De onde vinha tanto sofrimento? Será que algum prefeito poderia solucionar esses problemas? Tonho pensava então que todos os homens e mulheres eram pecadores natos, que todo sofrimento do povo na terra era culpa do demônio. Porém, uma estranha intuição agarrava-se ao cérebro de Tonho, uma intuição sobre a pobreza de muitos homens e as riquezas da terra. Por que tanta riqueza produzida nos campos do Brasil não chegava até o estômago do povo? Tonho olhava a cidade devastada pela fome, pelo desespero e pela loucura. Por que será que ao lado de possantes automóveis importados( cujo interior abrigava gente cheirosa e de boca suja) existiam pessoas descalças, largadas, famintas e sem acesso ás condições mínimas de higiene? Tonho se esforçava para entender mas não conseguia nomear, explicar as situações econômicas e políticas internas e externas que se apropriavam das riquezas do país. Tonho chegava a desconfiar que tinha alguma coisa errada com o trabalho dos homens: aqueles que trabalham são explorados e vivem mal, e aqueles que não podem vender o seu trabalho são escarrados na rua e atirados na miséria. Mas quando essas intuições provocavam uma agitação interna, Tonho era tomado por visões em que arpas flutuantes e nuvens douradas dividiam o espaço com labaredas de fogo, tridentes e bodes mal humorados. No centro das visões de Tonho estavam anjos e demônios que agarravam os corpos das pessoas, puxando o povo de um lado para o outro. Perante este espetáculo cósmico Tonho concluía:

Tonho: - A culpa é do Diabo!

O calor da noite estava infernal. Deitado no velho colchão, que de tão rasgado deixava transparecer a espuma que assemelhava-se á polpa de uma fruta, Tonho não conseguia dormir. Ele pensava em como derrotar o Diabo, como afasta-lo da vida do povo da sua cidade. O rapaz se levantou: sua fisionomia estava transtornada, a testa suada, os olhos cheio de ódio. Pegou o facão e saiu para fora da pequena casinha. Ele gritava em direção á escuridão:

Tonho: - Aparece desgraçado!

Nada ocorria: apenas o som de um grilo e de uma distante buzina de moto.

Tonho: - Apareça Diabo! Eu te desafio! Eu te enfrento com o meu facão!

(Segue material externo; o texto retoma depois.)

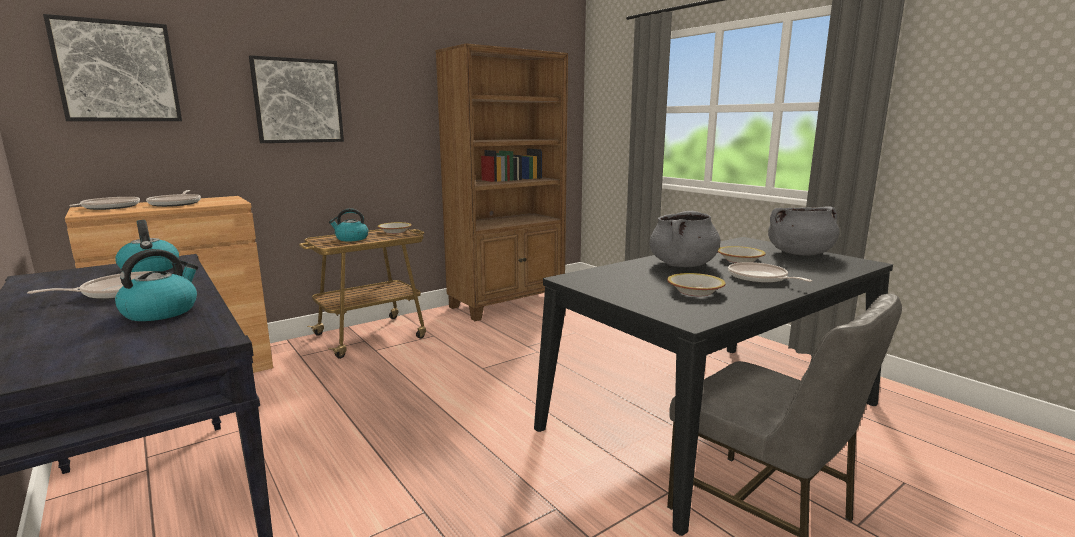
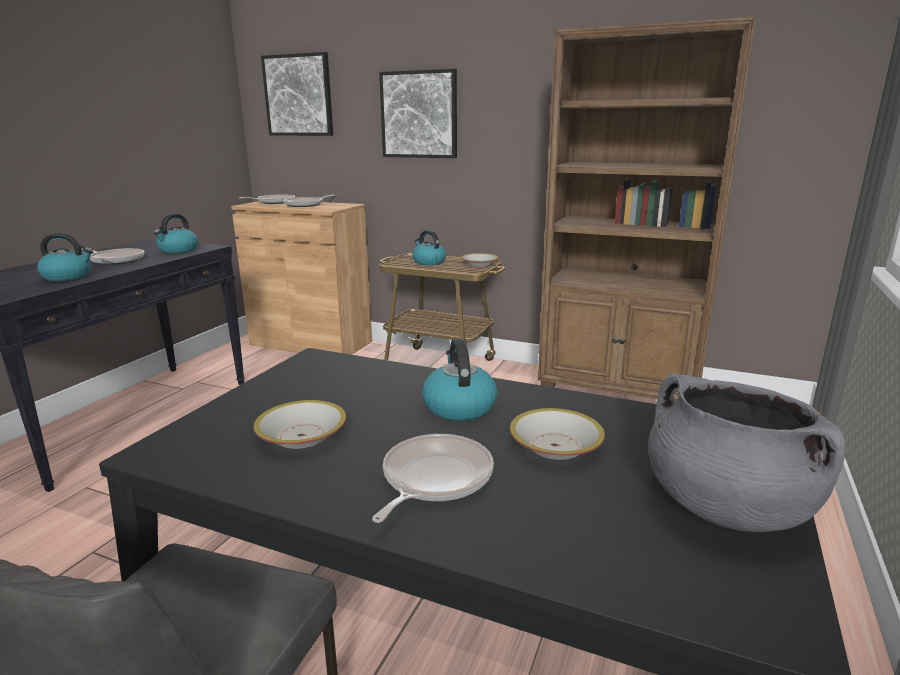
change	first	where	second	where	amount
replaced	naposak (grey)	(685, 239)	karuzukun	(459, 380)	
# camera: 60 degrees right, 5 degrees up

Nada... nem sequer a sombra de um bode. Tonho começou a pensar na palavra “ Diabo “ e nas figuras chifrudas que vinham na sua mente quando relacionava o nome á imagem. Logo em seguida, uma sensação esquisita começou a domina-lo: ele sentia o cabo do facão na sua mão, sabia que aquela lâmina cortava. Ele sentia o vento da madrugada no rosto, o cheiro das frutas impregnadas na sua pele. Ele via o vagalume passeando na noite. Ele pensava que aquelas crianças daquele bairro que viu no dia anterior, brincavam num esgoto tão real quanto elas próprias. Ele sabia que aquela senhora realmente não tinha dinheiro para comprar frutas. Tonho, meio sonso, voltou para o colchão. Agora ele pensava:

Tonho: - Será que a culpa é do Diabo?

Observação: esta é uma pequena obra de ficção. Embora o pano de fundo seja inevitavelmente histórico, personagens e situações foram inventados.